Gas isn't a good seasoning

Martha Stewart /


Published Dec 25, 2012 at 04:00AM / Updated Nov 19, 2013 at 12:31AM

Q: Is the food I keep in the extra freezer in my garage absorbing gasoline toxins?

A: If you can smell gasoline in your garage, first make sure you don't have a leak or a storage problem, which is a fire hazard.

Once you've ruled that out, check if the gasket around the freezer door is sealing properly, by placing a flashlight inside and shutting the door, recommends Patrick Schnurbusch, the president of HVAC and Refrigeration Experts, in Garner, N.C. If there is any light shining through, the gasket is not airtight, and you should call a refrigerator repairman.

You might also consider moving the refrigerator to another location, such as a basement.

“It's not good practice to store food in a place where you also have volatile chemicals like gasoline and solvents,” says John Caporaso, a food packaging expert from the CECON Group. If you plan on storing hazardous substances in your garage, it's safer to keep your spare refrigerator elsewhere. Making over lampshades

Q: I would like to update my lampshades but can't afford a new set. Do you have any suggestions for how to refresh them without spending a fortune?

A: If your shades are in relatively good condition, you can spruce them up yourself.

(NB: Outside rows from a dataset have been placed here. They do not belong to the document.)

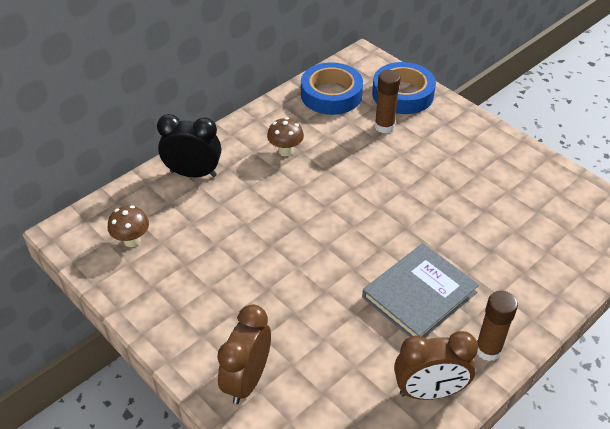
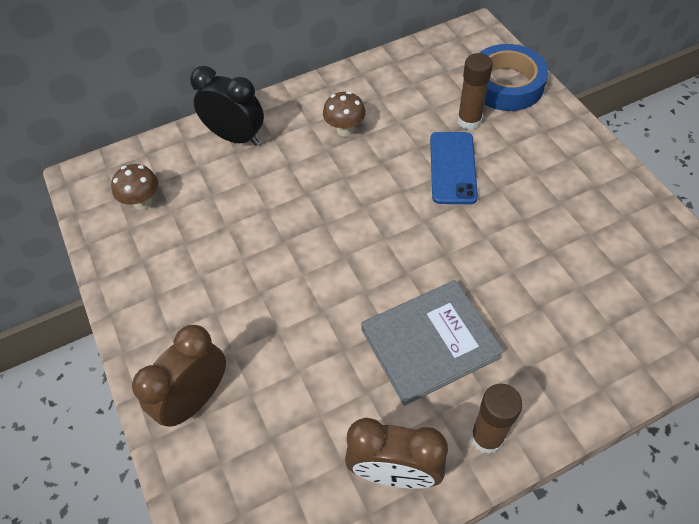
camera: 20 degrees right, 10 degrees up
blue tape [301,62,363,115] -> none
none -> blue phone [430,132,478,204]

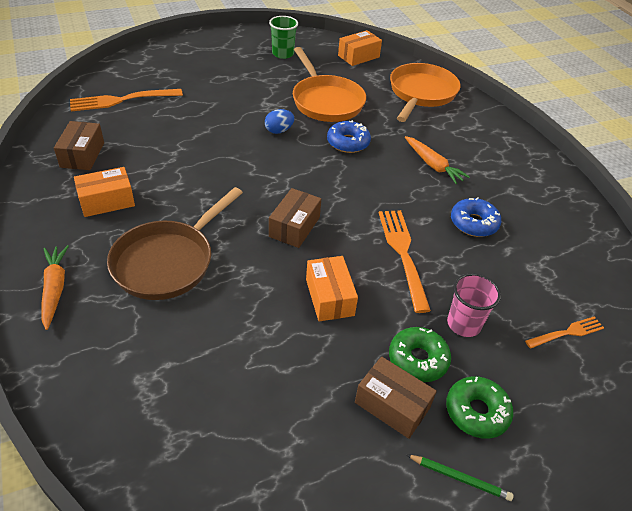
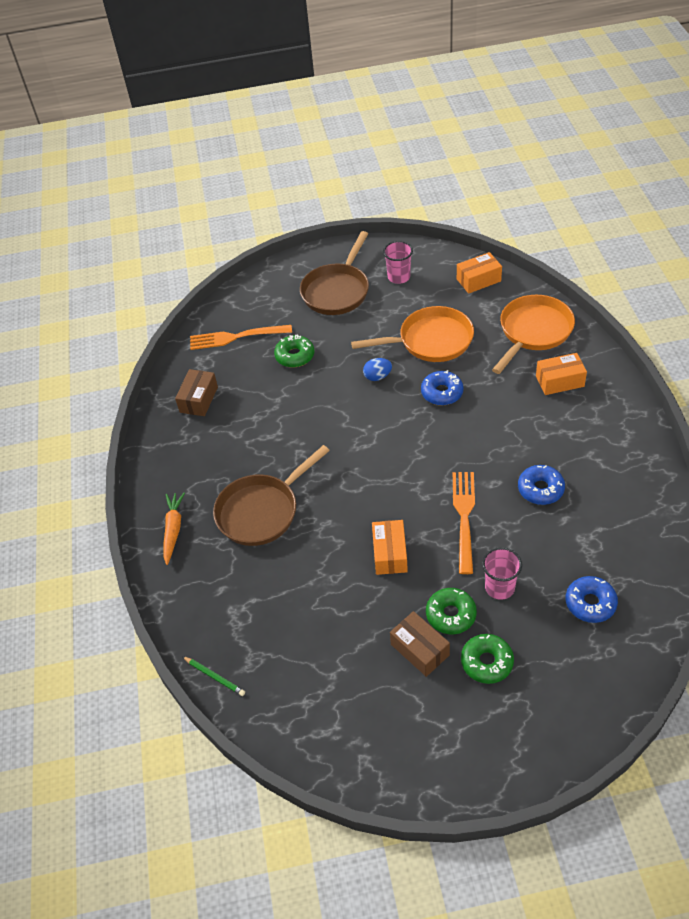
camera: 20 degrees right, 5 degrees up
orange box [74,167,135,217] -> orange box moved to [536,353,587,395]
green cup [269,16,298,59] -> pink cup [383,241,413,284]
brown box [269,188,321,248] -> none
orange pan [293,47,366,122] -> orange pan turned 90 degrees counterclockwise [351,306,474,362]
orange carrot [405,136,470,184] -> none
green pencil [407,455,514,501] -> green pencil moved to [182,656,245,696]
orange fork [525,316,604,349] -> blue donut [566,576,618,623]
none -> green donut [274,334,314,367]
none -> brown pan [300,231,369,315]

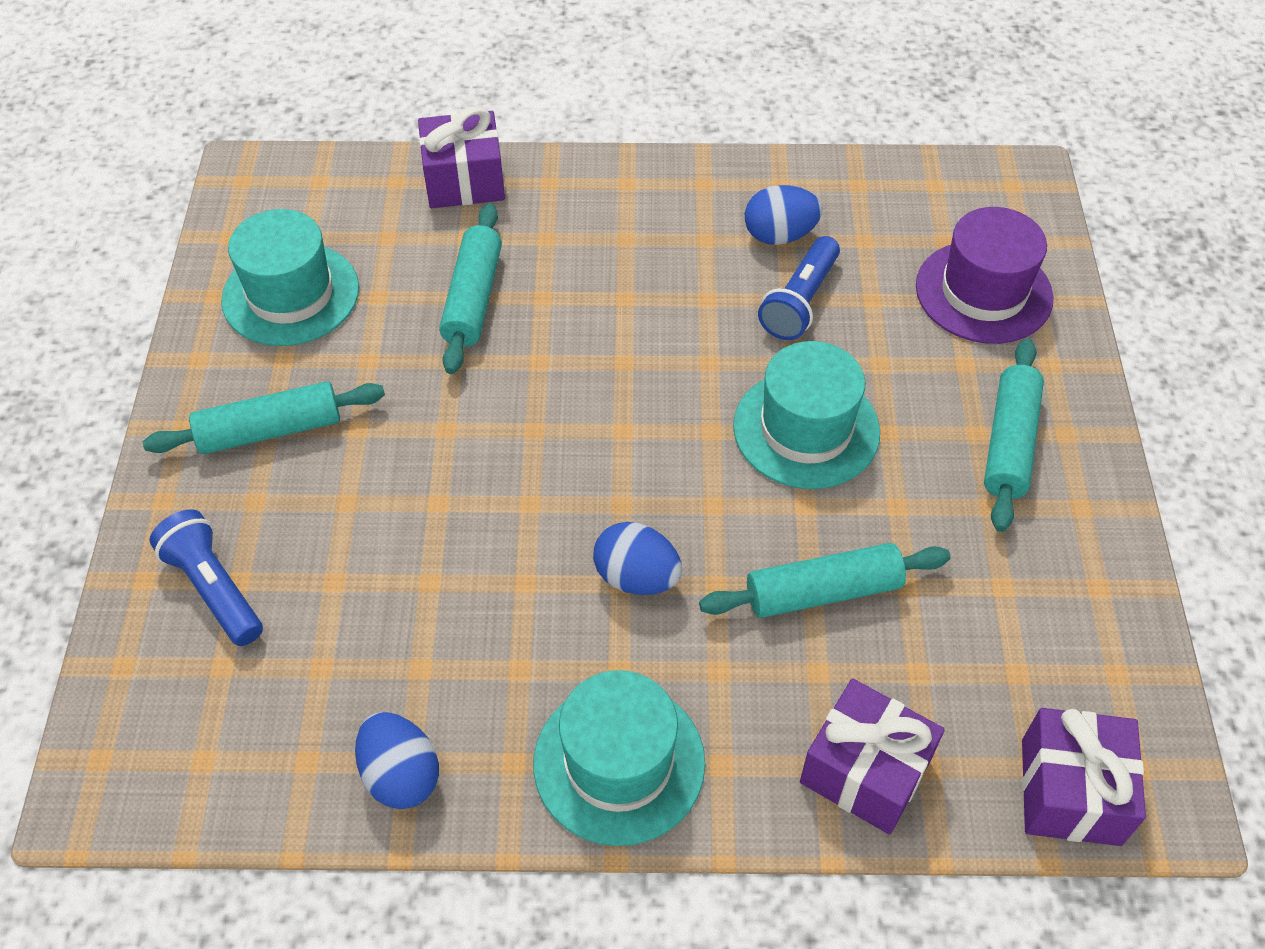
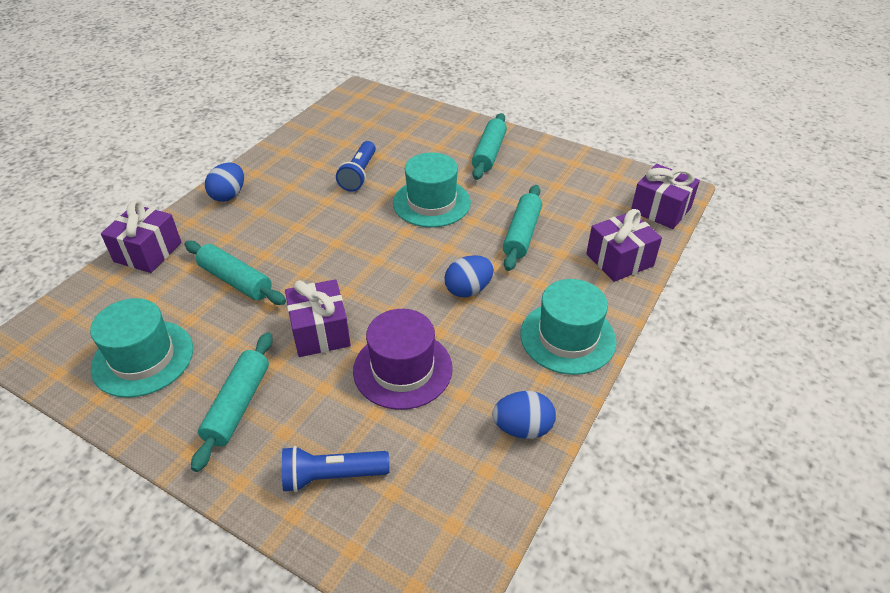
camera: 60 degrees left, 10 degrees down
blue egg [745,185,822,245] -> blue egg moved to [205,162,244,202]
blue flashlight [758,236,840,340] -> blue flashlight turned 45 degrees clockwise [336,141,376,191]
purple hat [916,207,1053,344] -> purple hat moved to [353,309,453,410]
turquoise rolling pin [984,339,1044,532] -> turquoise rolling pin turned 60 degrees clockwise [472,113,507,180]
none -> purple gift [285,279,351,357]

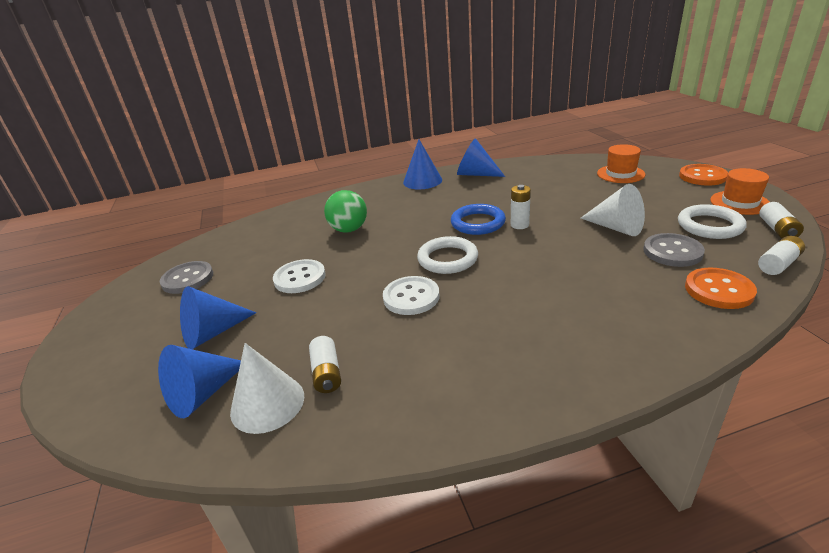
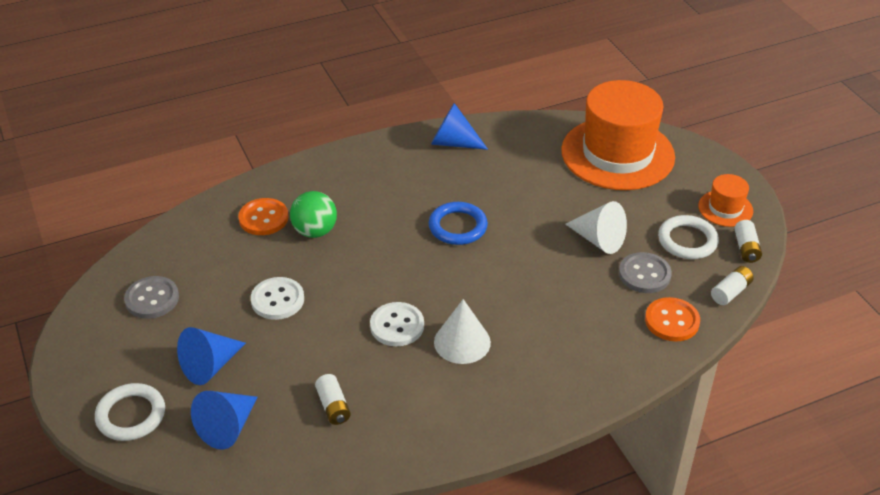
camera: 10 degrees left, 10 degrees up
white cone [230,343,304,434] -> white cone moved to [434,299,491,364]
blue cone [403,140,442,189] -> none
white ring [417,236,478,274] -> white ring moved to [95,383,165,441]
white battery [511,185,531,229] -> none
orange hat [597,144,645,183] -> orange hat [561,80,675,190], size x2.20
orange button [679,164,728,186] -> orange button moved to [238,198,288,235]

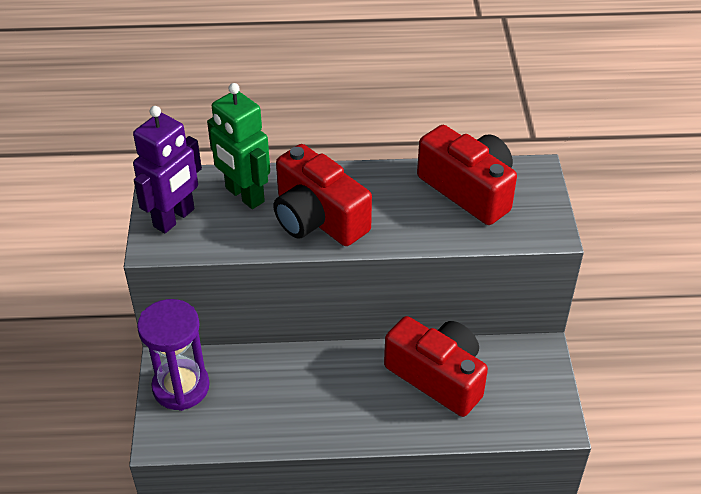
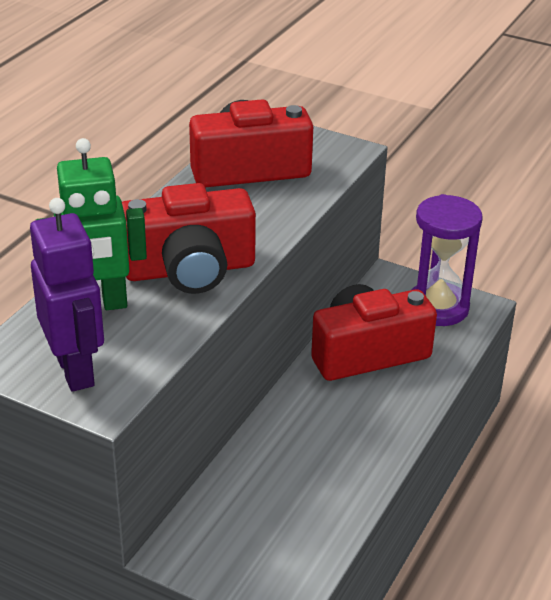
camera: 60 degrees left, 10 degrees down
purple hourglass [137,299,209,411] -> purple hourglass moved to [412,194,483,326]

One easy makeover is coating the insides with metallic paint. This simple technique creates a subtle, modern effect; when lighted from within, the gilded lining brings warmth to any room.

The beauty of this method is that it will work on any paper-lined shade. Minimal supplies and space are needed, and the project can be completed in an hour or two.

Begin by choosing a craft paint in a metallic hue that complements the exterior of your shade and lamp base. For example, use silver on a light blue shade. Gold looks best on warm-colored shades.

To ensure straight edges, line the top and bottom rims of the shade with masking tape. Use a paintbrush to apply two or three thin, even coats of paint to the interior of the shade. (Light-colored shades may require more coats.) Paint with brushstrokes moving in one direction of the smoothest application, and let paint dry between each layer. Continue until you've reached a desired sheen.

When the final coat is dry, gently remove the tape. Touch up as needed.

A host of thank-yous

Q: I recently hosted a party, and I received many hostess gifts. Is it necessary to send thank-you notes for the presents?

A: Unlike a gift given in honor of a special occasion — say, a wedding or a birthday — a gift for the host or hostess is meant to be a sort of thank-you in itself. It tends to be a token — a bottle of wine, some flowers or chocolates.

A host is often able to thank the guest when receiving the gift, so no further expression of gratitude is necessary.

But occasionally, guests might bring a wrapped gift, and a host — busy attending to the party — can't open it in the giver's presence. (In any case, it's best not to make a fuss over a gift you receive — you don't want to make any guest who didn't bring a gift uncomfortable.)

In this situation, say a quick thank-you at the time, and then follow up later once you have opened the gift. A phone call or an in-person thanks is appropriate, but a handwritten note is best, especially for a very thoughtful or handmade present.